Large Bird Declines with Increasing Human Pressure in Savanna Woodlands (Burkina Faso)
Author: Thiollay, Jean-Marc
Source: Biodiversity and Conservation, Volume 15, Number 7, June 2006 , pp. 2085-2108(24)
Abstract:The impacts of human pressure, habitat changes, and efficiency of conservation measures on the non-passerine bird community were assessed in the Sudanian belt of Burkina Faso. Three regions with increasingly large protected areas and higher conservation status were compared. In each region, natural savanna woodlands were also compared to traditionally cultivated areas. Six groups of diurnal raptors and six groups of other large bird species were counted along 167 5-km transect counts during the dry season.
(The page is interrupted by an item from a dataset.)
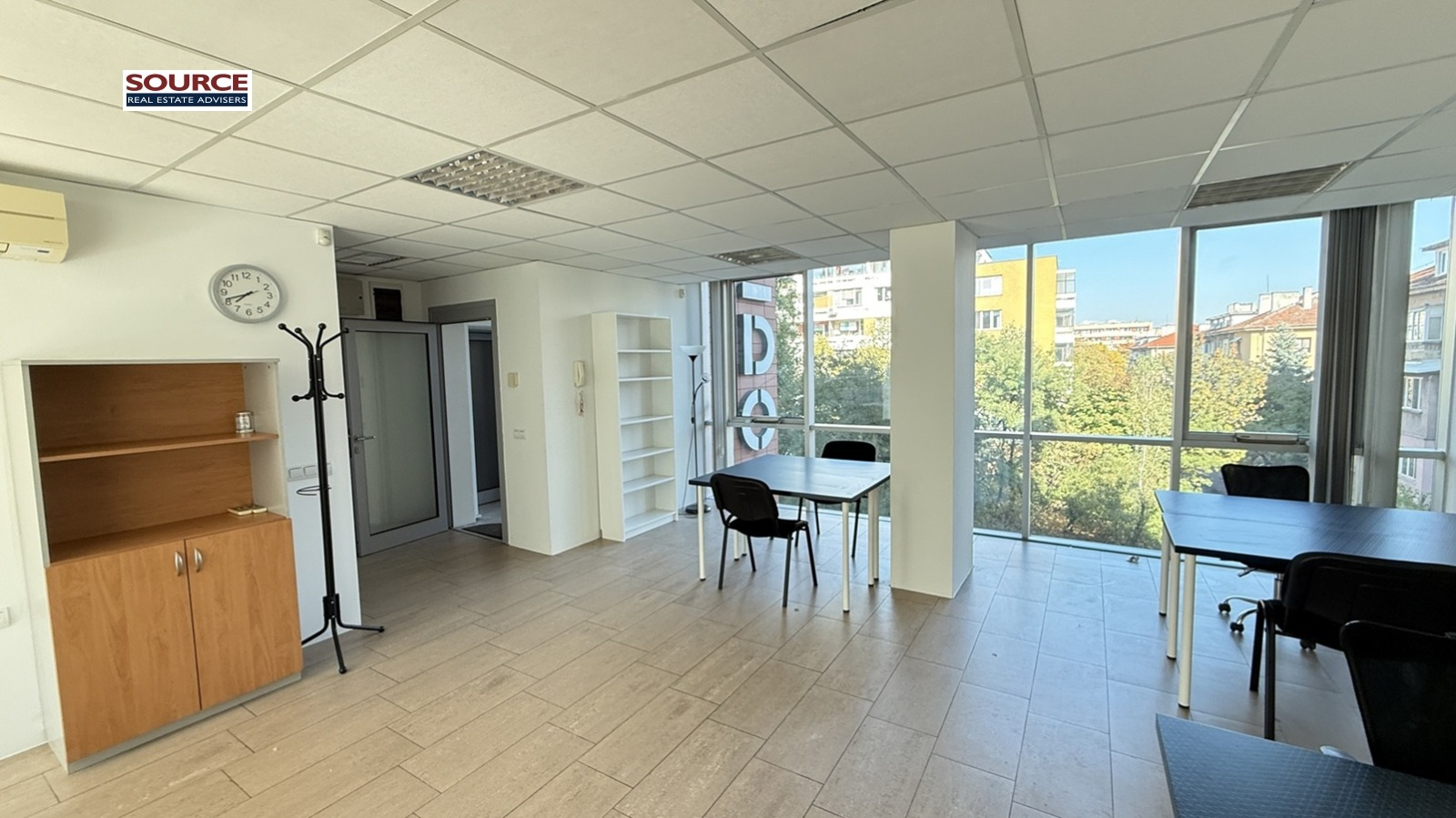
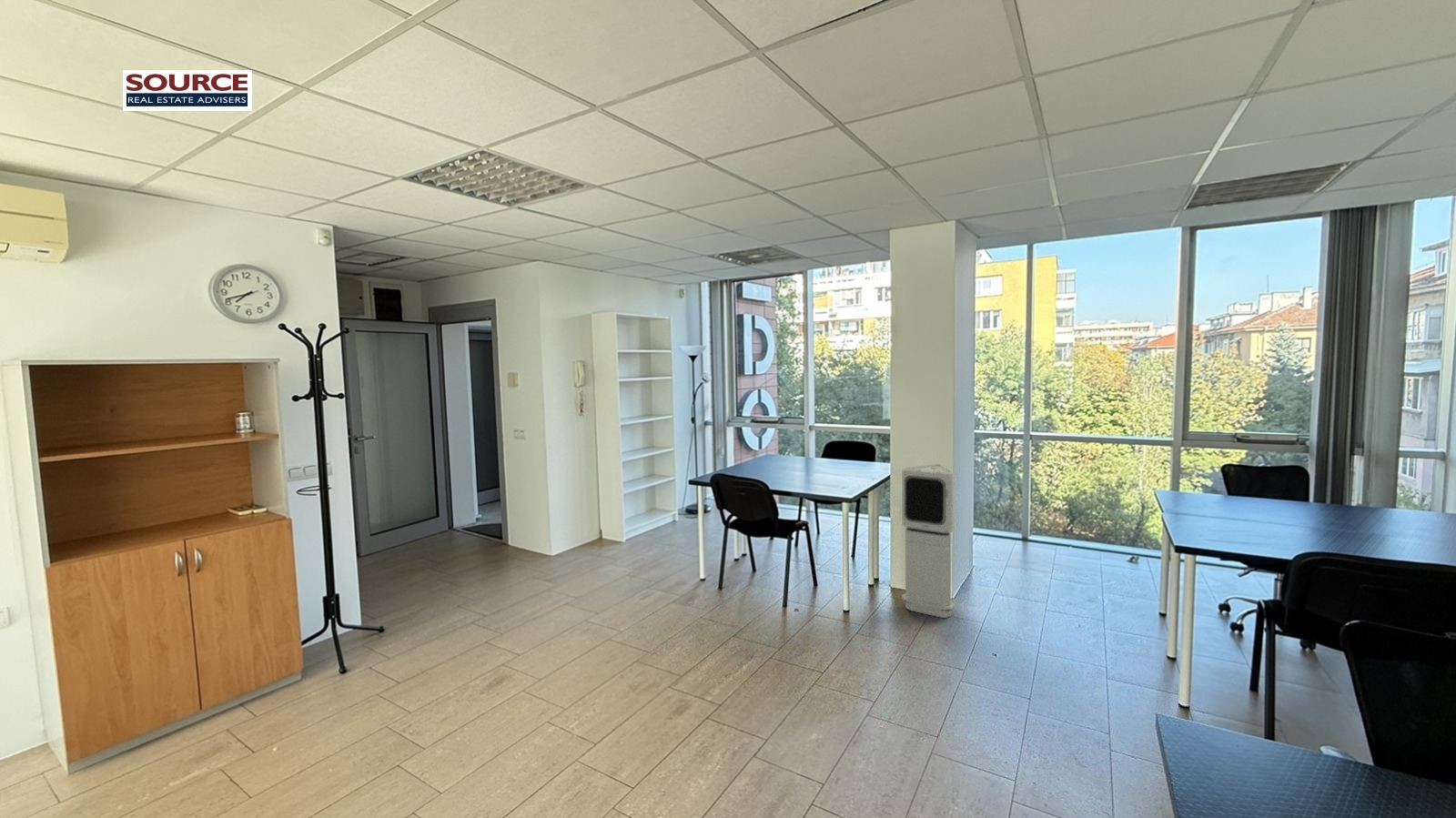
+ air purifier [901,463,955,619]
Within savanna woodlands, the only significant and consistent declines from the little disturbed Eastern National Parks to the more populated and exploited Western forest reserves were those of the largest terrestrial game birds (Guinea fowl, Bustard, Ground Hornbill), eagles and vultures, which became virtually extinct in the least protected areas. Although some species groups maintained substantial, if not higher populations in cultivated areas (rollers, non-game terrestrial birds, several raptors), the overall abundance of both raptor and non-raptor species declined markedly (50-65%) from natural savanna woodlands to tree-dotted cultivated and fallow fields. Again large game birds, eagles and vultures were absent from every agricultural areas censused. Yet, all of them were still commonly recorded in the same natural and cultivated areas during surveys I conducted in the same regions from 1968 to 1973. The main factors correlated with large bird extinctions or declines from national parks to mere forest reserves and from natural woodlands to fields were first related to hunting, then to habitat degradation and fragmentation through intensive cattle grazing and wood cutting and extension of cultivated areas.